In that moment, I don’t think I have ever felt so loved by Jesus. Truly. Ever! I was repulsed by myself for the inescapable stench of poop on my hands and my daughter’s beside me. I was embarrassed and humiliated and so sad that I couldn’t give Jesus the best of me on such a special day. But I realized in that moment that none of that mattered. Because it simply doesn’t matter whether we have it all together, or if our lives are in complete shambles, the Lord is just so happy that we want to be with Him, and that we make the effort to connect with Him at all.
The verse He spoke over me comes from Isaiah 64:6:
Our best efforts are grease-stained rags
– MSG
Another version puts it this way:
all our righteous acts are like filthy rags
– NIV

The humbling thought that no matter what I do, or how hard I try, or how much time I spend thinking about, or striving to be perfect, it will never be enough. AND PEOPLE, THAT’S OK!!!
It is not in our best efforts, nor through our own righteousness that the Lord is pleased. In fact, our most valiant attempts are like a diaper full of poop being smeared around.
Jesus already did everything that could possibly be done to make us acceptable to God. And when we accept this truth, and accept that we need Him, He accepts us! Even when we come to Him covered in crap. Because…
when we were still enemies of God, Jesus died for us.
– Romans 5:8
Friends, if Jesus actually died for us when we were still enemies of God, how could He be so bothered by a foul scent on our hands. It’s all the same to Him. And He loves us anyway. He loves me anyway. He loves YOU anyway. And He doesn’t just put up with our stench, holding His breath like my husband holds his whilst changing a diaper. No, He actually puts His righteousness – His goodness – OVER US.
Earlier in Isaiah, it says:
I am overwhelmed with joy in the Lord my God! For he has dressed me with the clothing of salvation and draped me in a robe of righteousness. I am like a bridegroom dressed for his wedding or a bride with her jewels.
– Isaiah 61:10
So rather than rolling His eyes or sighing dramatically, God DOES something. He takes what’s messy and crappy and broken, and replaces it with His goodness and righteousness.

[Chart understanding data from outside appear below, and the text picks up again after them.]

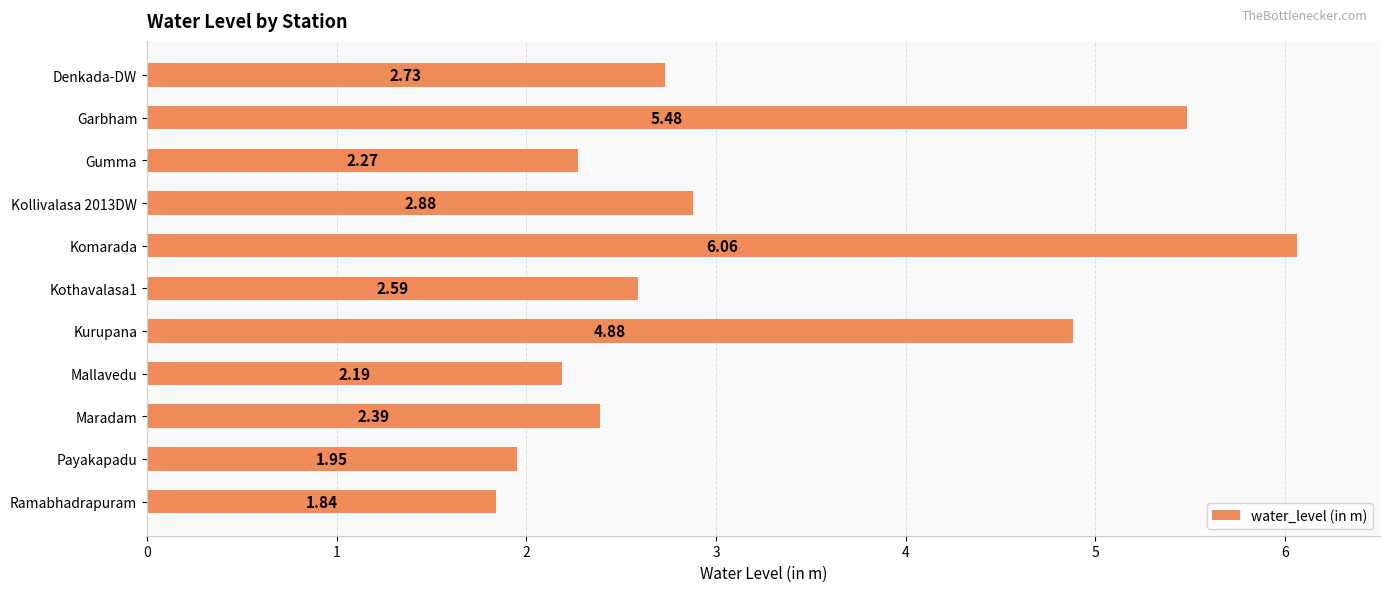

How many series are shown in this chart?

1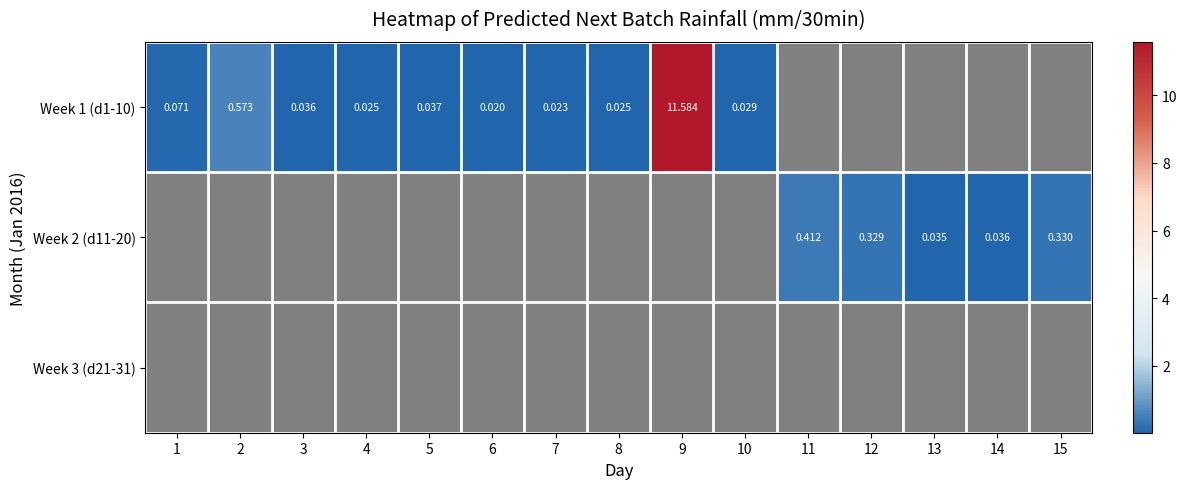

At how many categories does at least one series exceed 0?

15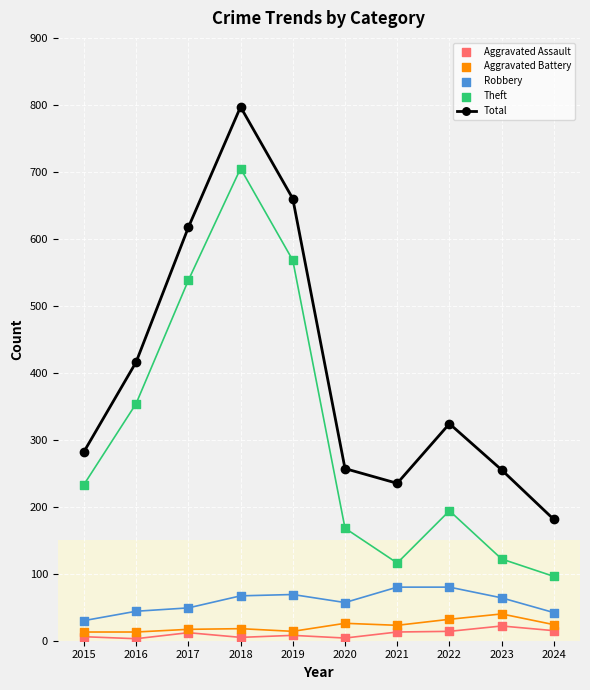

What is the spread (max minus min) of values at 2023?

233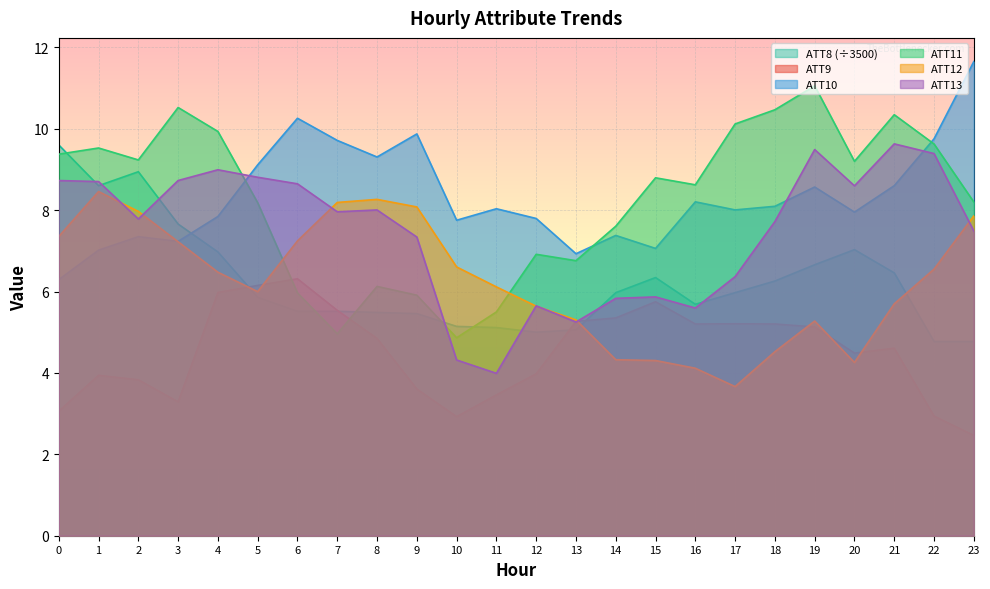

How many lines are shown in the chart?

6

I am reminded of another verse that speaks on this:
I will give you a new heart and put a new spirit in you; I will remove from you your heart of stone and give you a heart of flesh.
– Ezekiel 36:26
I just love the imagery in these passages. That the Lord would take the ugly and stinky that I have to offer, and cover me with His righteousness, filling my heart with His Spirit instead.
Sorry if this got preachy, but also, not sorry! A weight was lifted off my shoulders that day, and I pray the same for you as you read this.
Feel free to share your comments, thoughts, or questions below. I would really really love to hear from you!
*Disclaimer: E pooped again during the service. I hadn’t brought a diaper to change her since I wrongfully assumed she was maxed out on the crapfest. I was sorely mistaken. Lesson learnt. Cool beans.
– Finally, shoutout to the lovely family sitting behind us acting like they weren’t violently assaulted by our stench. You the real MVP.